Aku berada di rumah, bersama Mama, Papa, Fadil, Kemal, dan juga si pacar,
Daniel. Kalian pasti agak kaget kenapa si ganteng bisa berada disini? Makan
ketupat, membantu mama memasak tadi, bermain game bersama Fadil, lalu mengajari
Kemal cara merayu cewek yang jitu. Well, I laugh lil bit pas part yang itu.
Daniel, ternyata tahu banyak cara how to seduce a girl. Lebih jago dari aku,
malah.
Mama?
Mungkin bisa dibilang berkah Ramadhan, atau mama memang sudah menyerah untuk
memaksaku memilih Daniel atau keluarga. Kemarin, pas aku dan Daniel ke Bandung
untuk bertemu Sophia, mama telepon supaya Daniel diajak merayakan malam
takbiran di rumah kami. Mama juga mengajak Sophia, namun Sophia harus terbang
ke Belanda untuk mengurusi beberapa bisnisnya. Walaupun kata Daniel, mamanya
itu ke Belanda karena ingin bertemu kekasih barunya. Atau, menghindar dari
pertanyaan Daniel. Dan disinilah kita semua berkumpul. Mama bersikap sama seperti
sebelum dia melihatku dan Daniel berciuman beberapa bulan yang lalu itu.

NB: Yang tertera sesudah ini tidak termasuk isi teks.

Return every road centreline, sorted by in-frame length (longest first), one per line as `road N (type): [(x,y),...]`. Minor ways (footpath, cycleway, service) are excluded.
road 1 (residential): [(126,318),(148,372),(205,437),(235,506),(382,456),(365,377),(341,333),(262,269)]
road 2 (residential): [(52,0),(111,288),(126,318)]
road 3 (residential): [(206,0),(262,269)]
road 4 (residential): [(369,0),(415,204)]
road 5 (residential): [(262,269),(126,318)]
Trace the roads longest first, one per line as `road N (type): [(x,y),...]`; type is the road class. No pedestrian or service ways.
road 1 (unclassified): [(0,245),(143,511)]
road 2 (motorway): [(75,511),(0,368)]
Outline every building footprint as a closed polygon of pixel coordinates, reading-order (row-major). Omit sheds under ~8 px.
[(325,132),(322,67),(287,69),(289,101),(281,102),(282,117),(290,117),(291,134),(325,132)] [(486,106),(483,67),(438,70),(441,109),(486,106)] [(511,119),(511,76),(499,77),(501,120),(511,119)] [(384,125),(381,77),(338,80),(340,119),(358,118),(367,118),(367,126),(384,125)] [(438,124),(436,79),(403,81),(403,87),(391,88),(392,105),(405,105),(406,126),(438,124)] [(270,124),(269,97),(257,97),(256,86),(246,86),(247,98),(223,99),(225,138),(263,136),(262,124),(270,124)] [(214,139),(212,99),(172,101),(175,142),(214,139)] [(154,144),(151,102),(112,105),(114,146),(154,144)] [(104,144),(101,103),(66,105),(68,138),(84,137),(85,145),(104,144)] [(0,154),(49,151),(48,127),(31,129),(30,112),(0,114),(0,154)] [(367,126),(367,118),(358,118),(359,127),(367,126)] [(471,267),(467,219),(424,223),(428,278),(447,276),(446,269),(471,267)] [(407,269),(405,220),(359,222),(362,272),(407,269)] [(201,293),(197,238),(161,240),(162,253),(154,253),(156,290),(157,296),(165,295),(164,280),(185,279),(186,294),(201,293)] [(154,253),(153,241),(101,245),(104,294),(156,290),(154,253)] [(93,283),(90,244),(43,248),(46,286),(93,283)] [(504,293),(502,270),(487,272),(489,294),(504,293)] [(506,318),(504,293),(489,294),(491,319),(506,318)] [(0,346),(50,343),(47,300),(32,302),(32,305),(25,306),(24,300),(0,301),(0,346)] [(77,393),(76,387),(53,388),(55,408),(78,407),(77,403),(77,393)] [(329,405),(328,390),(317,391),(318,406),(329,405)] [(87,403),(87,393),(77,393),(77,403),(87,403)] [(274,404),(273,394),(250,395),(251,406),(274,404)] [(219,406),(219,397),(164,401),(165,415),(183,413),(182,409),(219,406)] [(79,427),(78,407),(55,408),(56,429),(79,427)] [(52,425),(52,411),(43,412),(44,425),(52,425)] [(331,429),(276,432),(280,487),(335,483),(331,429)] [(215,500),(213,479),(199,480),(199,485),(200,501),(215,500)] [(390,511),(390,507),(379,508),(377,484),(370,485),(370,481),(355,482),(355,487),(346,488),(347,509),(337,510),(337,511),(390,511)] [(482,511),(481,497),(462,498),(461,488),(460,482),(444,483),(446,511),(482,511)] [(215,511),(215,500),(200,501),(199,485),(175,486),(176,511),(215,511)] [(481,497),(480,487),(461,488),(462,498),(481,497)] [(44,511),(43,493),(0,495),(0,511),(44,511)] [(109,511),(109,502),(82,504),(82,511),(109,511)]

Hangat. Semoga ini bukan trik baru mama lagi, aku capek sungguh.
“Aku
gak mau ketupatnya, mau sate kambingnya aja.” Daniel, memprotes ketika aku akan
membuka dan memotong ketupat baru.
Di
sampingnya, Fadil ikut membeo, “Fadil juga enggak mau ketupat!”
Aku
menggelengkan kepalaku perlahan. Ini nih, setiap Daniel berada di radius yang
sangat dekat dengan Fadil, pasti Fadil akan mulai bertingkah. Papa hanya
tersenyum ringan.
“Pakai
nasi tapi ya?” Aku membujuk.
“Bang
Daniel pake nasi?” Fadil malah bertanya pada Daniel, Daniel menggeleng. Lalu
Fadil ikut-ikutan menggeleng. Agaknya, posisiku sebagai kakak sudah
tergantikan. Ingatkan aku untuk mencekik leher si ganteng nanti. Mencekik
dengan cinta.
“Pa,
Ma, Kemal keluar sebentar ya? Nanti Kemal bakalan nginep di rumahnya Andi.”
“Emang
mau kemana sih?” Mama, selalu mengkhawatirkan anaknya. Walaupun Kemal sekarang
sudah beranjak besar. Tahun depan dia sudah akan masuk SMA.
“Biasa
mah, keliling sama anak-anak yang lain. Oke Ma?” Kemal memeluk Mama, toss
dengan Daniel, mencium tangan Papa dan tanganku, menguyel-uyel rambut Fadil
sebelum kemudian hilang dari balik pintu.
“Kalian
berdua? Gak ikutan jalan-jalan keluar?” Tanya Papa, lebih ditujukan untukku dan
Daniel.
Daniel
meletakkan tusuk sate yang jelas sudah tidak tersisa daging sedikitpun di
kayunya, “Emang biasanya ada apaan, om?”
Aku
melap bibir Daniel yang belepotan kecap bumbu sate. Kebiasaan makannya yang
berantakkan kayaknya bakal ampe tua ini. Kemudian melap bibir Fadil juga.
“Biasanya
sih bakal ada kembang api, arak-arakkan ondel-ondel, rame lho Dan.” Daniel
langsung menatapku bersemangat. Papa, sepertinya aku harus memberitahu beliau,
walaupun Daniel dan Fadil berbeda usia, tingkah mereka tidak berbeda jauh. Jadi
. . .
“Fadil
juga ikut!!” Sudah aku duga.
“Nah,
tunggu apa lagi?” Tanya Daniel sambil berjalan ke arah pintu keluar.
Aku
menarik nafas panjang. Ingin rasanya aku berteriak pada Papa keras-keras.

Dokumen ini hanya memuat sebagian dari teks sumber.